Merkez Bankası’nın döviz mevduatlarıyla yeni oyunu tahvil piyasasında deprem etkisi yarattı

650x344-tcmb-merkez-bankasi-toplantisi-ile-faiz-karari-ne-zaman-aciklanacak-piyasalarin-gozu-tcmb-faiz-karari-icin-ppk-toplantisinda-1613375528930

Merkez Bankası’nın (TCMB) yabancı para mevduat karşılığı tahvil tutulması zorunluluğuna ilişkin aldığı ve kamuyu tahvil piyasasında daha belirleyici konuma getiren kararlar, tahvil getirilerinde sert düşüşler yaratırken, analistlere göre yeni durum banka bilançolarındaki enflasyon riskini artırıyor.

TCMB’nin geçen haftaki kararı sonrası önce tüm sabit kuponlu tahvillerde, ardından bugün ise daha uzun vadede belirginleşen şekilde getirilerde sert düşüşler yaşandı. Bunun nedeni bankacılara göre hem tahvil tutma zorunluluğu hem de bu zorunluluğun TCMB’yi tahvil piyasasında kalıcı şekilde belirleyici rol kazanması nedeniyle oldu.

## Çözülecek Görevler
a: Merkez Bankası haberine göre, TCMB'nin geçen haftaki kararından sonra tahvil getirilerinde yaşanan sert düşüşün nedeni bankacılara göre nedir? Bir ile üç cümle arasında açıklayın.
b: Merkez Bankası haberinde "Merkez Bankası’nın döviz" ile başlayıp "kazanması nedeniyle oldu." ile biten bölümü hiç değiştirmeden çıkarır mısınız?

## Veri Kümesi İçeriği

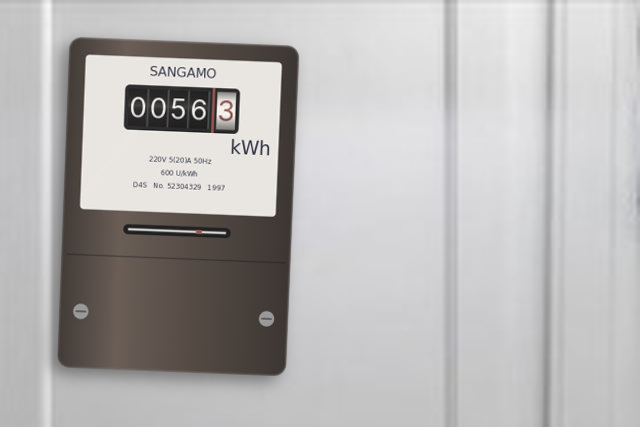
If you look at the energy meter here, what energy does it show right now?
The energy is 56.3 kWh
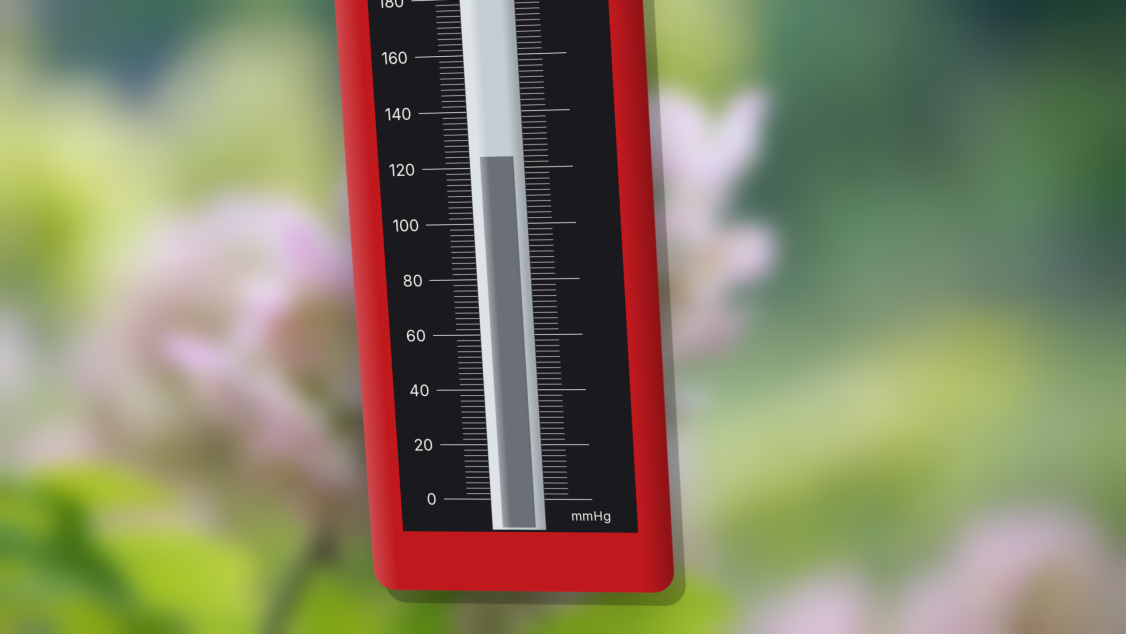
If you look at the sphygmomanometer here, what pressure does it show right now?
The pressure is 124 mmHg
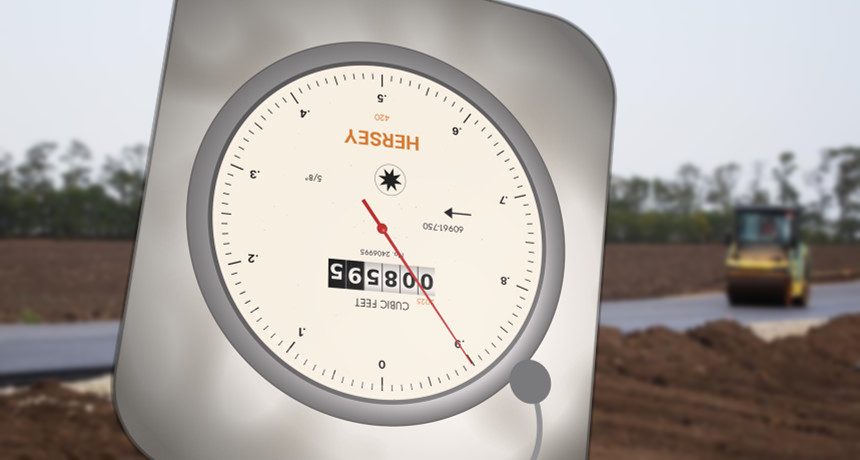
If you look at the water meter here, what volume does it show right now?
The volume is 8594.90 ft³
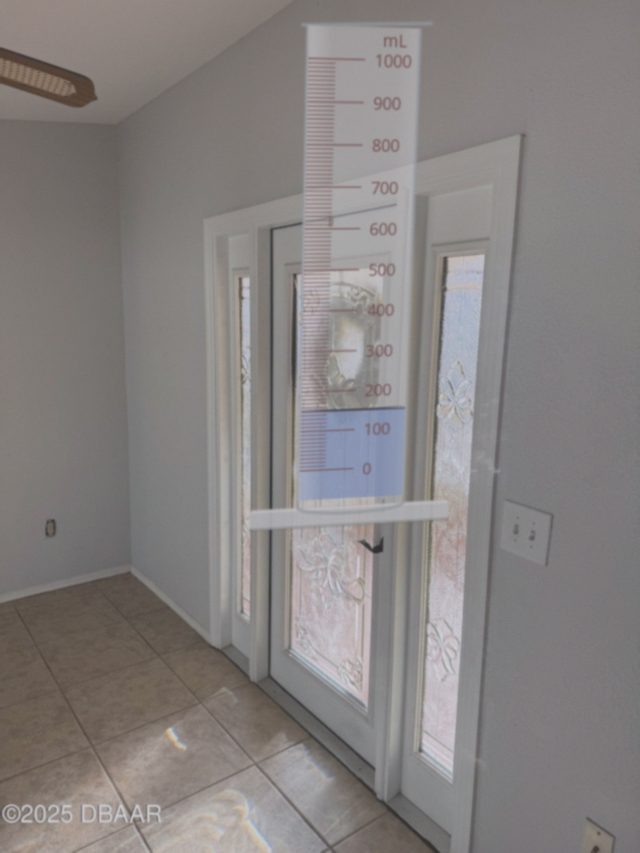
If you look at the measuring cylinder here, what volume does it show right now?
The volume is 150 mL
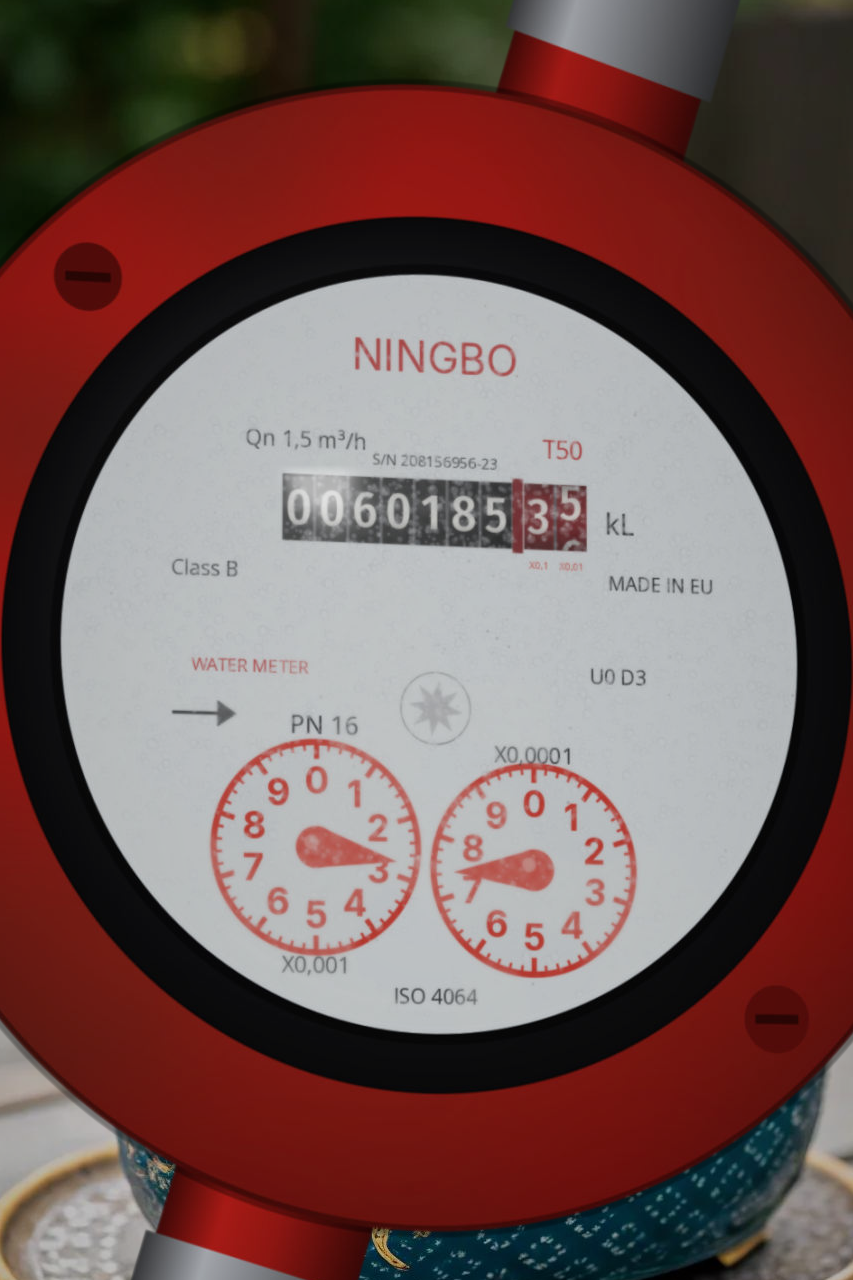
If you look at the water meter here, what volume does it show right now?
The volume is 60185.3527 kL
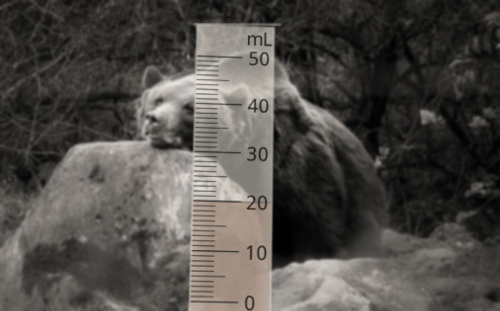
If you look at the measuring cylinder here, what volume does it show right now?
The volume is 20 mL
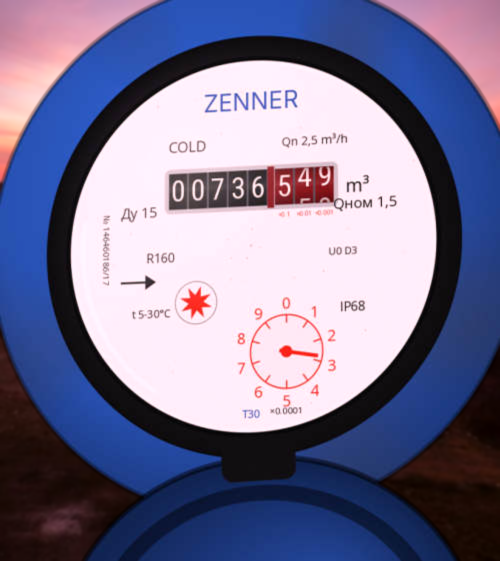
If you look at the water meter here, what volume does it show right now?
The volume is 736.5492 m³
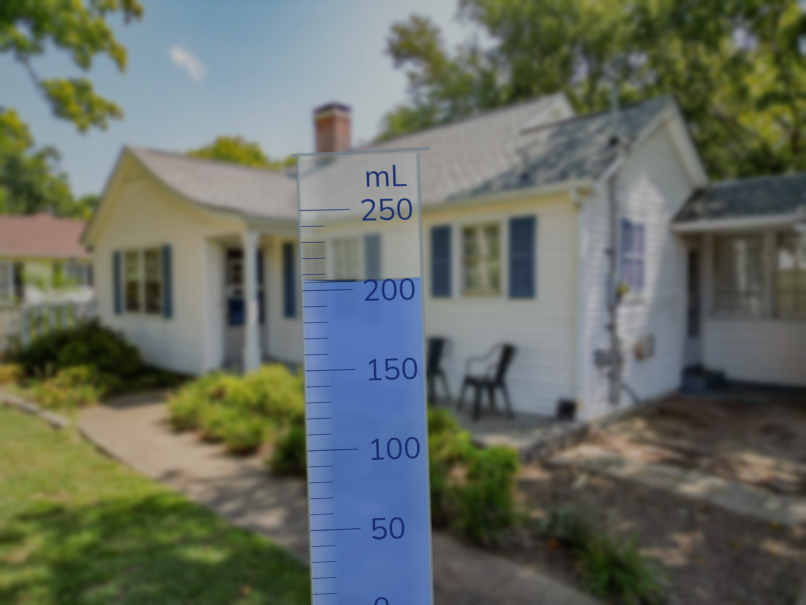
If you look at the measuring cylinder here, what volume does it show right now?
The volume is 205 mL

## Görev Yanıtları
a: Bankacılara göre düşüşün iki nedeni vardır. Birincisi, yabancı para mevduat karşılığı tahvil tutma zorunluluğudur. İkincisi, bu zorunluluğun TCMB'ye tahvil piyasasında kalıcı olarak belirleyici bir rol kazandırmasıdır.

b:
Merkez Bankası’nın döviz mevduatlarıyla yeni oyunu tahvil piyasasında deprem etkisi yarattı

650x344-tcmb-merkez-bankasi-toplantisi-ile-faiz-karari-ne-zaman-aciklanacak-piyasalarin-gozu-tcmb-faiz-karari-icin-ppk-toplantisinda-1613375528930

Merkez Bankası’nın (TCMB) yabancı para mevduat karşılığı tahvil tutulması zorunluluğuna ilişkin aldığı ve kamuyu tahvil piyasasında daha belirleyici konuma getiren kararlar, tahvil getirilerinde sert düşüşler yaratırken, analistlere göre yeni durum banka bilançolarındaki enflasyon riskini artırıyor.

TCMB’nin geçen haftaki kararı sonrası önce tüm sabit kuponlu tahvillerde, ardından bugün ise daha uzun vadede belirginleşen şekilde getirilerde sert düşüşler yaşandı. Bunun nedeni bankacılara göre hem tahvil tutma zorunluluğu hem de bu zorunluluğun TCMB’yi tahvil piyasasında kalıcı şekilde belirleyici rol kazanması nedeniyle oldu.